◆ INPUT ◆
════
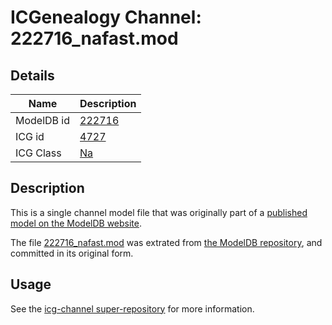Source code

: # ICGenealogy Channel: 222716\_nafast.mod

## Details

Name | Description
---- | -----------
ModelDB id | [222716](http://senselab.med.yale.edu/ModelDB/ShowModel.cshtml?model=222716)
ICG id | [4727](http://icg.neurotheory.ox.ac.uk/channels/2/4727)
ICG Class | [Na](http://icg.neurotheory.ox.ac.uk/channels/2)

## Description

This is a single channel model file that was originally part of a [published model on the ModelDB website](http://senselab.med.yale.edu/mModelDB/ShowModel.cshtml?model=222716).

The file [222716\_nafast.mod](222716_nafast.mod) was extrated from [the ModelDB repository](http://senselab.med.yale.edu/ModelDB/ShowModel.cshtml?model=222716), and committed in its original form.

## Usage

See the [icg-channel super-repository](https://github.com/icgenealogy/icg-channels) for more information.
════
◆ EXERCISE AIM ◆
Lay out the lines of the records above as a JSON list of strings, one string per line, leaving out blank lines and the pictures.

◆ EXERCISE OUTPUT ◆
[
  "Source code",
  ": # ICGenealogy Channel: 222716\\_nafast.mod",
  "## Details",
  "Name | Description",
  "---- | -----------",
  "ModelDB id | [222716](http://senselab.med.yale.edu/ModelDB/ShowModel.cshtml?model=222716)",
  "ICG id | [4727](http://icg.neurotheory.ox.ac.uk/channels/2/4727)",
  "ICG Class | [Na](http://icg.neurotheory.ox.ac.uk/channels/2)",
  "## Description",
  "This is a single channel model file that was originally part of a [published model on the ModelDB website](http://senselab.med.yale.edu/mModelDB/ShowModel.cshtml?model=222716).",
  "The file [222716\\_nafast.mod](222716_nafast.mod) was extrated from [the ModelDB repository](http://senselab.med.yale.edu/ModelDB/ShowModel.cshtml?model=222716), and committed in its original form.",
  "## Usage",
  "See the [icg-channel super-repository](https://github.com/icgenealogy/icg-channels) for more information."
]